Rausch, who lives in Harpers Ferry, W.Va., tried to stay a half-mile outside the 8-mile perimeter that gusty October day. However, a Federal Aviation Administration pilot deviation report alleges that he was "about one mile inside."

Pilots entered the expanded no-fly zone over Camp David at least 60 times between Sept. 11, 2001, and Jan. 27, 2002, according to FAA reports.

The Associated Press reported that America's six prohibited flight zones were violated at least 567 times between Sept. 11 and March 5. Camp David is the center of one of the six zones.

The P-40 no-fly zone, which is directly over Camp David, has a horizontal radius of eight miles. It usually extends 3,000 feet into the air, said Jim Peters, an FAA spokesman in New York.

Also, the radius is usually measured in nautical miles, he said. A nautical mile is about 6,076 feet. A statute mile is 5,280 feet.

In mid-January, The Herald-Mail filed a Freedom of Information request for all Hagerstown-area airspace violation reports since Sept. 11. The FAA released the reports in early March after blacking out whether violators were cited and all information about the pilots other than their names, certificate numbers and, in a few cases, their home bases.

The reports indicate that airspace violations were usually resolved when the control tower contacted the pilot in the air or another official reached the pilot after he had landed.

In about five cases, military jets may have been put on alert or called in to intercept the pilot or find out a tail number, as happened to Rausch.

"F-16 will intercept ...," a report for a Dec. 10 incident states. "No communications with the aircraft."

In that instance, the report says, the pilot had apparently violated the R-4009 airspace. The R-4009 is above and around the P-40 zone, Peters said.

"A track was started and a fighter intercept was called," a Nov. 9 report says.

Another pilot helped get the tail number.

"An active scramble was initiated," a Dec. 23 report says, referring to fighter jets getting ready.

The FAA did not provide reports on two incidents previously confirmed by Hagerstown Regional Airport Manager Carolyn Motz, both involving fighter jet patrols.

In November 2001, two military jets flew near a single-engine plane whose pilot was practicing takeoffs and landings just outside the no-fly zone.

In January 2002, a military jet intercepted a plane that flew into restricted airspace over Camp David and forced it to land at the airport.

A few FAA reports quote pilots who said they didn't know the no-fly zone had widened.

On Sept. 21, a pilot from Georgia flew over Hagerstown on his way to Morristown, N.J. He veered into the restricted zone as he changed course toward Lancaster, Pa.

"Pilot said he was unaware that P40 had been increased ...," a report states.

An Oct. 8 report on a Delaware pilot reads, "Airman does not believe briefer told him of the enhancement of the P-40 from 3-mile radius to 8-mile radius."

Two other pilots reported similar problems about a week later.

Peters said pilots are responsible for knowing about restrictions as they travel.

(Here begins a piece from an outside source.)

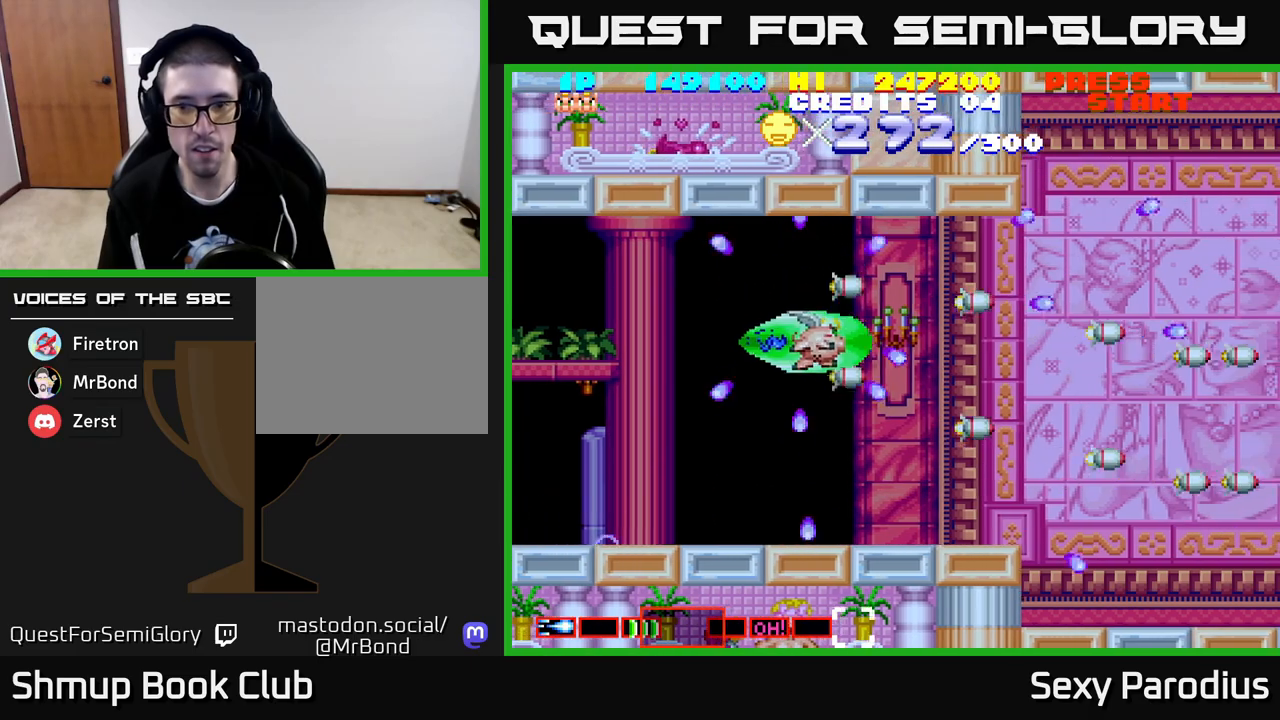
{"buttons": ["R2"], "left_stick": "center", "events": [[117, "DPAD_DOWN", "up"], [500, "DPAD_RIGHT", "up"]]}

Before they fly, pilots call for Notices to Airmen, or NOTAMs, which are updates about flying conditions. Pilots can't assume they will get the NOTAMs they need; they must ask for them, Peters said.

Still, in one case, asking was not enough.

On Oct. 18, Lynn Hall of Isleboro, Maine, contacted his local control tower for NOTAMs and was told there were none. He was headed to Knoxville, Tenn., the next day.

Hall persisted, but was told again that there weren't any, he recalled during a telephone interview Friday.

The next day, as he took to the air after a stop in Altoona, Pa., Hall plotted his course. Suddenly, an air traffic controller said he was in a restricted place.

In his Cessna 182, Hall stayed out of the 3-mile zone, which he knew about, but not the 8-mile zone, which he didn't know about.

Hall said he was exonerated because his failed attempt to get the NOTAM he needed was recorded on tape.

Rausch, of Harpers Ferry, made light of his encounter with a fighter jet. He made up a T-shirt that says: "I got intercepted by an F-15 and all I got was a lousy interview with a Secret Service agent."

That's not what his FAA report says.

"He was identified by an F-16 who was vectored in. ... F-16 broke off and pilot continued to his destination. FBI called pilot after landing to discuss the incident."

Told about this, Rausch wasn't fazed. He said he's not changing his T-shirt.